One group will include patients who already know the information, either because they have already been diagnosed with the disease or because they had already received genetic testing due to family history. A second group will include patients who had been showing symptoms of the disorder but had not received a diagnosis yet for their condition. A third group of patients would have a phenotype of the disorder that had not yet reached a level at which a clinical diagnosis could be made. For a fourth group of patients, the genomic information will come as a complete surprise because patients had not yet developed symptoms, but will in the future. And finally, some patients will never develop symptoms of the disorder for which they have a pathogenic variant.

Thus far, Buchanan said one of the major lessons the team has learned in returning results to patients is that sometimes "there is a bit of a gap in terms of what we think we're saying and what's being heard."

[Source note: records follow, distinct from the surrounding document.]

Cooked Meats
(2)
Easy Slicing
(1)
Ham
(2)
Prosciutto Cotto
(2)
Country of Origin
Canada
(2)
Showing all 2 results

For example, he said, one woman who was found to have a BRCA1 mutation said that this was information she already knew. However, at the time she initially received the result, she had not gotten a lot of genetic counseling support. When the result was returned from Geisinger, her first instinct was to Google the mutation, where she said she found information about leukemia. So, when she did contact Geisinger, she asked about her leukemia risk. In addition, Buchanan said, Geisinger also found out that she had a daughter who had not been tested for BRCA1.

"It was an instance where the outcome we hoped would happen, happened," in that the woman did seek genetic counseling from Geisinger, "but for a reason we did not anticipate."

In another case, Geisinger returned results to man about hypercholesterolemia. He told Geisinger that the information was not important to him because he already knew he had high cholesterol, so knowing the genetic cause was not important.

"That message of, yes, you may know about your high cholesterol, but now we know a reason for it and that reason may be important for your care and your relatives, did not get across," Buchanan said.

There have been other communication challenges as well, Buchanan said. About half of the patients have an external primary care physician, and Geisinger does not have access to those medical records, "so it's not always clear whether that patient is getting appropriate follow-up care," Buchanan said.

He added that in order to improve on this aspect, Geisinger is looking to hire a liaison for external practices.

Murray said that Geisinger will continue to make improvements to the program. One major focus is to make improvements to how it continues to provide follow-up support and long-term care for patients.

In addition, he said, Geisinger is also considering expanding the number of conditions for which it screens to include additional monogenic conditions as well as pharmacogenomic variants and carrier status.